Personal information
- Full name: Mark Browning
- Born: 30 November 1956 (age 69)
- Original team: Beverly Hills
- Height: 180 cm (5 ft 11 in)
- Weight: 80 kg (176 lb)

Playing career^{1}
- Years: Club / Games (Goals)
- 1975–1987: South Melbourne/Sydney / 251 (138)
- ^{1} Playing statistics correct to the end of 1987.

Career highlights
- Simpson Medal 1982 (VIC v WA in Perth); Sydney Swans best & fairest 1983; Sydney Swans captain 1984–85; Captain/Coach TFL premiers 1990 (Hobart);

= Mark Browning =

Australian rules footballer (born 1956)

Mark Browning (born 30 November 1956) is a former Australian rules footballer who played for the Sydney Swans from 1975 to 1987. He won the club's best and fairest award in 1983 and captained the Swans in 1984 and 1985. During his time with the Swans, Browning won the Simpson Medal for best on ground in the 1982 Western Australia v Victoria State of Origin match played in Perth.

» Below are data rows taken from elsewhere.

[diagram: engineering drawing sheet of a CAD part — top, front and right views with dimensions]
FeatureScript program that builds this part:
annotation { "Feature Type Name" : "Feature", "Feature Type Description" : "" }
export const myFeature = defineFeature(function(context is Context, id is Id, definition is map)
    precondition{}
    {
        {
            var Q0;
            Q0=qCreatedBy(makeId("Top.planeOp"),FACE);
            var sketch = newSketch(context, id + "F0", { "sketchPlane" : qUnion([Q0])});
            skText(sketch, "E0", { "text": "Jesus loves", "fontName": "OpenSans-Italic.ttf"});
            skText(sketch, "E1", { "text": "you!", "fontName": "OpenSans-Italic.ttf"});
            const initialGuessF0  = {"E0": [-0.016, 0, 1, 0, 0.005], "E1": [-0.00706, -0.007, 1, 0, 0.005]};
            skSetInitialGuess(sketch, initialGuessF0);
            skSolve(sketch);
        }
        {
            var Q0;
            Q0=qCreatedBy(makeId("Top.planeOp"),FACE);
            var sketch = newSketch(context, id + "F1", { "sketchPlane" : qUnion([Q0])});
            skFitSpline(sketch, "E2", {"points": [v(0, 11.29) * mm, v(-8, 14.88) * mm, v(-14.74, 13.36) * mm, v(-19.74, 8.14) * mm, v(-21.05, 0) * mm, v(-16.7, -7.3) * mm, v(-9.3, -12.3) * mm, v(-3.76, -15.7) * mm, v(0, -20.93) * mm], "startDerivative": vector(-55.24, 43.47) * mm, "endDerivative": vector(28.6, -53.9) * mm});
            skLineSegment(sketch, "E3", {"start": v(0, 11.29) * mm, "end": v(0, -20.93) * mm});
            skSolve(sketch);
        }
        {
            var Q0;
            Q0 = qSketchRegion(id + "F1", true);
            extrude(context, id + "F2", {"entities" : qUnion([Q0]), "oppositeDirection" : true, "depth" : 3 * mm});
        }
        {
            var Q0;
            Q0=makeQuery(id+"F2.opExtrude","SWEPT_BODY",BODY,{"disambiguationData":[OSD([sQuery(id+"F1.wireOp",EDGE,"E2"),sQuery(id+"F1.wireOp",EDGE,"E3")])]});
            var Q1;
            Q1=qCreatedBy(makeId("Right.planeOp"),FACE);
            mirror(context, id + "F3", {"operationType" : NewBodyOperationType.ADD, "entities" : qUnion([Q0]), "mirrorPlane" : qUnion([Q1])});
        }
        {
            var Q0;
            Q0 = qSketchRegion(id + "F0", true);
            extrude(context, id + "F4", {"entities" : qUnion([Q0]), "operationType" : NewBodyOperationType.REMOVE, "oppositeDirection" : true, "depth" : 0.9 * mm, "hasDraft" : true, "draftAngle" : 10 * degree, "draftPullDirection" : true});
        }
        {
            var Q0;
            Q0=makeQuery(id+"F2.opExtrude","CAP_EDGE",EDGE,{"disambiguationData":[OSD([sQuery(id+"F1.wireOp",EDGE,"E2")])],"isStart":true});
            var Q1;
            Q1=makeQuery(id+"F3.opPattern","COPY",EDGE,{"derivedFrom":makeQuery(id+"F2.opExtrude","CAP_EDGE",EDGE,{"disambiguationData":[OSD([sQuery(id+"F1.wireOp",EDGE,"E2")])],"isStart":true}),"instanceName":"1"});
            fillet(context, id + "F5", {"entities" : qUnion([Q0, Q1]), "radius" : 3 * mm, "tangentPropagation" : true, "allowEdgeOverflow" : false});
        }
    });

In 1988 he signed on as Captain-Coach of the Hobart Football Club in the Tasmanian Football League where he experienced considerable success with the Tigers, who had been in the doldrums for some years.

Skippering them to a losing Grand Final in 1989 after his side led the eventual Premier (North Hobart) by 40-points during the second quarter of the decider.

However, the heartbreak was to be erased somewhat in 1990, when his Hobart side was to go on and defeat North Launceston by 58-points after a devastating final quarter onslaught, giving Browning his only taste of premiership success in football.

After an Elimination Final loss at the hands of the Burnie Hawks in 1991, Browning led the club as non-playing coach for the 1992 season where, after a strong start to the season, his injury ravaged Tiger outfit fought their way into another Grand Final against North Hobart, but a similar result to 1989 ensued.

After resigning as coach of Hobart, Browning briefly worked as an around-the-grounds commentator for ABC Radio Football in Tasmania before returning briefly in 1993 to coach the Southern team in the short-lived Area of Origin games.

Browning is currently a Junior Development Officer for AFL Queensland.